Keith also used the guitar to record some of
The Stones earliest hits including,
“Little Red Rooster,” “Time is on My Side,” “The Last Time,” “Get Off My
Cloud,” “Let’s Spend the Night Together” and "Satisfaction".
Richards
also lent it out. Jimmy Page used it on at least one mid-’60s sessions and Eric
Clapton used the ‘burst in 1966 with Cream at the Windsor Jazz & Blues
Festival. In 1967, Keith sold the guitar to his future Rolling Stones bandmate
Mick Taylor: you can see Taylor playing it in the movie of the Stones at the
infamous Altamont Speedway in 1969, Gimme Shelter.
Paul
Kossoff
In the
late 1960s, Free’s Paul Kossoff was another Les Paul devotee of the U.K
blues-rock scene.
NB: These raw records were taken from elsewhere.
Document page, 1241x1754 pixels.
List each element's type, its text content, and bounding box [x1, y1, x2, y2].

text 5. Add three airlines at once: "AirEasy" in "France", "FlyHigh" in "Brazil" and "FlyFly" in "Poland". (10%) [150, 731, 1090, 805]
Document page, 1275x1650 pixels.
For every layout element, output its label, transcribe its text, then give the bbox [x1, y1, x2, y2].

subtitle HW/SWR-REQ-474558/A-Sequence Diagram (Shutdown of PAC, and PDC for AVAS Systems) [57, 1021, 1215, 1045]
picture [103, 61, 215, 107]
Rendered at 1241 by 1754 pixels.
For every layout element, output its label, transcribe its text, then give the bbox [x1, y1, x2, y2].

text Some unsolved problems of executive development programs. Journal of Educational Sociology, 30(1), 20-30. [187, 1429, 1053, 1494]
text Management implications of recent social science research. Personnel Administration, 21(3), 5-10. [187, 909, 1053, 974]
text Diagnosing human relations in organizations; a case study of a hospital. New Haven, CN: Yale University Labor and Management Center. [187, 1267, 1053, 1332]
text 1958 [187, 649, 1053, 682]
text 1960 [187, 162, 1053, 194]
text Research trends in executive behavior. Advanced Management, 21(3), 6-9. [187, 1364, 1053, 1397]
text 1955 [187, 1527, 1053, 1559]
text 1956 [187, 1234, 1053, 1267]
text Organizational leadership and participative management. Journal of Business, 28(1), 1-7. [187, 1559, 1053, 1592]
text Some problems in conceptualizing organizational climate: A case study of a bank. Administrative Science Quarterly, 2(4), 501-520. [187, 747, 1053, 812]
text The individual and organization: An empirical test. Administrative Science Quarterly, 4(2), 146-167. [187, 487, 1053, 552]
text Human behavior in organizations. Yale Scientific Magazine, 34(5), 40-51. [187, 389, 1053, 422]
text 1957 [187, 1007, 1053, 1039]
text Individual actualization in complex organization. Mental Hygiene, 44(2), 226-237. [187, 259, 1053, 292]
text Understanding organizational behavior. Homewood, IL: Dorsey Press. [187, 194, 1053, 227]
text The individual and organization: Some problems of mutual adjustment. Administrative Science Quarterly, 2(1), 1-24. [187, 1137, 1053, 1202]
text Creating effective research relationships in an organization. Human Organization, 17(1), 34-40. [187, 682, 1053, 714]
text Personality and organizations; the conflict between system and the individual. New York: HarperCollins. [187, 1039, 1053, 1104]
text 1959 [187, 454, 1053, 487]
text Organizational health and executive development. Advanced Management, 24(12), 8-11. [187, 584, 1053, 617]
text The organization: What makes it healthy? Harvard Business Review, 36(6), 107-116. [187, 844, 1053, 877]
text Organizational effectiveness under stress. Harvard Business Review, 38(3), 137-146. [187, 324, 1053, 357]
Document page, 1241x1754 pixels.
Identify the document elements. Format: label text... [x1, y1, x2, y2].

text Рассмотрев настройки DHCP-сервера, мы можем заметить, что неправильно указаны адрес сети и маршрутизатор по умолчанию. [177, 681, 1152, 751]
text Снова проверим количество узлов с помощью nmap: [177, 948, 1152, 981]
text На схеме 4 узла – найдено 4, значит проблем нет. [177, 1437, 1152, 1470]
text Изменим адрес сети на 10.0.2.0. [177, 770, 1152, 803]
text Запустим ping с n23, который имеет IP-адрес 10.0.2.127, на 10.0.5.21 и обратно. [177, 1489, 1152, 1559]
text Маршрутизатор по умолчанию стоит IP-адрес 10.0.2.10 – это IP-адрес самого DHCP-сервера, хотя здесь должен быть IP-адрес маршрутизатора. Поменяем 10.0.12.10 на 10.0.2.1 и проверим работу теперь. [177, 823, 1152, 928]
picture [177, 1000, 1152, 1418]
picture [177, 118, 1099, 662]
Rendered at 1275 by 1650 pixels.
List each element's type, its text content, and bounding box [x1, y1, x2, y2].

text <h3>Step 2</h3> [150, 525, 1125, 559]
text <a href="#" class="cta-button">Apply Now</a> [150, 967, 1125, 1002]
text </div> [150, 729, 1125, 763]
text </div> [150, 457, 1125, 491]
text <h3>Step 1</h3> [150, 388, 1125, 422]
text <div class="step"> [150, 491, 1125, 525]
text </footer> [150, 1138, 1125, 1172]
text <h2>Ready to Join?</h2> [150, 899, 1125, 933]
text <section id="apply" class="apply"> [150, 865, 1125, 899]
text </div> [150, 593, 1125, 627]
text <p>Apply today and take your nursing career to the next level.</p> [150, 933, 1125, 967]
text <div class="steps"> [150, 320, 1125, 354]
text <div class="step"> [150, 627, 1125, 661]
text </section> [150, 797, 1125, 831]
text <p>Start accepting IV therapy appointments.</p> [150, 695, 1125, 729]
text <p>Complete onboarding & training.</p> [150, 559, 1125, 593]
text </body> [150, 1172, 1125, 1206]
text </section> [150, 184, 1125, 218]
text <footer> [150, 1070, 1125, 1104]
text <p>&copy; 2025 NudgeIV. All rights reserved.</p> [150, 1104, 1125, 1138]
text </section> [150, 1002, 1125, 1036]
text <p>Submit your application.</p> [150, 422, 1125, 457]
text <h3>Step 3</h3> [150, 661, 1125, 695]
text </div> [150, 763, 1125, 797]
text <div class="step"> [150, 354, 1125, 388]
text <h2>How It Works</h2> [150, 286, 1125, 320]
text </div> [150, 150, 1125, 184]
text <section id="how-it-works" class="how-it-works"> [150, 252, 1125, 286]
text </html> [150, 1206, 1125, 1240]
His main recording guitar was a ’59 sunburst Les Paul, Koss
also played his 3-pickup black mid-50’s Les Paul Custom through Marshall and
Laney amps and other Les Paul Standards.
Peter
Green
Another
Brit who used Les Pauls to stunning effect in the Brit blues boom was Peter
Green. His ’59 burst had a distinct, sweet tone due to a pickup mod. Green says
he reversed a magnet in the neck position humbucker while tinkering with the
guitar: another tale has a repairman accidentally re-winding a pickup in
reverse. But its “out of phase” tone became legendary in the late ‘60s with
Fleetwood Mac. Green later sold the fabled LP to the late Gary Moore.
Michael
Bloomfield
Chicago’s
Mike Bloomfield played an early 1950s Gibson Les Paul Goldtop on Bob Dylan’s
Highway 61 Revisited. But as with Eric Clapton in the U.K, Bloomfield’s use of
a sunburst proved highly influential in the U.S. His ’burst was a 1959 Les Paul
Standard bought from guitar expert Dan Erlewine, then guitarist for Michigan
band Prime Movers. The Gibson Custom Shop later recreated every detail as the
Mike Bloomfield 1959 Les Paul Standard.
Bloomfield
played his ’59 burst in the Electric Flag, on Super Session and The Live
Adventures of Mike Bloomfield and Al Kooper, and on Live at Bill Graham’s
Fillmore West. Vintage guitar expert George Gruhn credits Bloomfield’s Les Paul
playing as kick-starting the collectors ’burst market in the U.S.
George
Harrison
The
Beatles’ George Harrison was usually associated with other guitars, but his
“Lucy” Gibson Les Paul remains an icon. It was used by Harrison on many
latter-day Beatles recordings, and was given to George by Clapton – there were
a lot of Les Paul love in 1960s England!
Like
Beck’s blonde LP and Neil Young’s “Old Black,” it was another refin. It was
originally a 1957 Goldtop with Bigsby vibrato that belonged to Lovin'
Spoonful's guitarist John Sebastian, then Rick Derringer, then Eric Clapton. EC
gave it to George as a gift in August of 1968… only for Clapton to himself play
it on The Beatles’ “While My Guitar Gently Weeps” a month later. Harrison used it in the
"Revolution" promo film and the sessions for Let It Be and Abbey
Road. It was the guitar Harrison played on The Beatles “Something,” and it was
still in George’s possession when he passed away.